Oscar Micheaux, born in Metropolis Illinois in January 1884, the fifth child of former slaves. Oscar moved to Chicago at the age of 17 and worked there for five years as a Pullman Porter on the railway, before moving to South Dakota to Homestead, farm and write.
Homesteading became the subject matter for Oscar’s first novel, which he later turned into a film ‘The Homesteader’ in 1919, himself raising the proceeds to produce and direct the film. This was to be the first full-length feature produced by an African-American. Across the next three decades Oscar Micheaux continued to make films, producing more than 40 films, 7 novels and providing the screen debuts for actors including James Earl Jones Snr and international star Paul Robeson.
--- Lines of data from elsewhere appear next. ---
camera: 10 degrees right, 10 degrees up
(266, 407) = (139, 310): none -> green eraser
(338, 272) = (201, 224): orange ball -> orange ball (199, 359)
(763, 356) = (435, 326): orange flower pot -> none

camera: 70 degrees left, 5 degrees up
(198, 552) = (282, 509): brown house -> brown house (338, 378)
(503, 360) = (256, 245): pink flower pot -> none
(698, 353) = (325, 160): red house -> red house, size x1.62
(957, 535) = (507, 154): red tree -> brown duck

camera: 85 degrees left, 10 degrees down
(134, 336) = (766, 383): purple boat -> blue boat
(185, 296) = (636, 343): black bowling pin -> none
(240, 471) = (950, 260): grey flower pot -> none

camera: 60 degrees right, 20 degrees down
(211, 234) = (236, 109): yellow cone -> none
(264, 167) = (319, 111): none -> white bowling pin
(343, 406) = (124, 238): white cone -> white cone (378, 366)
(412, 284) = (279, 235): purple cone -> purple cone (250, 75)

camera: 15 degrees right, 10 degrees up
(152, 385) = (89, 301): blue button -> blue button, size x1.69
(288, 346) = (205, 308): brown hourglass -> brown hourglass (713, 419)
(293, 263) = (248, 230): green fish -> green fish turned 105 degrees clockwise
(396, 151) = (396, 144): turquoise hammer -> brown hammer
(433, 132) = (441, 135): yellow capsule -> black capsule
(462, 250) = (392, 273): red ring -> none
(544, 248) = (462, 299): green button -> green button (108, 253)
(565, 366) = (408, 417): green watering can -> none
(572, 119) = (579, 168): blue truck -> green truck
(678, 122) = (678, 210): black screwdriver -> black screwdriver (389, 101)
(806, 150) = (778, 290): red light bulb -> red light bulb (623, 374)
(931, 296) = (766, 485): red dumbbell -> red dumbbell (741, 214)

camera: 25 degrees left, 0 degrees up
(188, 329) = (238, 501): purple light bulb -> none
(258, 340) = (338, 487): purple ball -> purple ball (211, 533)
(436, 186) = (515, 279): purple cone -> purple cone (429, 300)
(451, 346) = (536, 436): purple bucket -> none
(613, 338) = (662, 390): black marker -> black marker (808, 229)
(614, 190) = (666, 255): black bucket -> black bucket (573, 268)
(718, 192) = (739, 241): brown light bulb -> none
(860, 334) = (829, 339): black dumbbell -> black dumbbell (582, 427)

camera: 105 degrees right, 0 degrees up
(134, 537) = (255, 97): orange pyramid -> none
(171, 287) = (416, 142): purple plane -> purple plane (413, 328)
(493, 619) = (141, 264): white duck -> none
Not only did his films emulate Hollywood genres such as mysteries, gangster films and westerns, but they also featured non-stereotyped Black characters and regularly addressed controversial issues of the time. Oscar accomplished two significant landmarks during his time; in 1931 his film ‘The Exile’ became the first full-length sound feature by an African-American and in 1948 the film ‘Betrayal’, his last film, was the first African-American production to open in White theatres.
Oscar’s films, like those of other African-American filmmakers’ of the time, were known as ‘Race Films’ – made by Black filmmakers, with all-Black casts, and for Black audiences. These films were a response and necessity to what was then a segregated industry and a segregated society.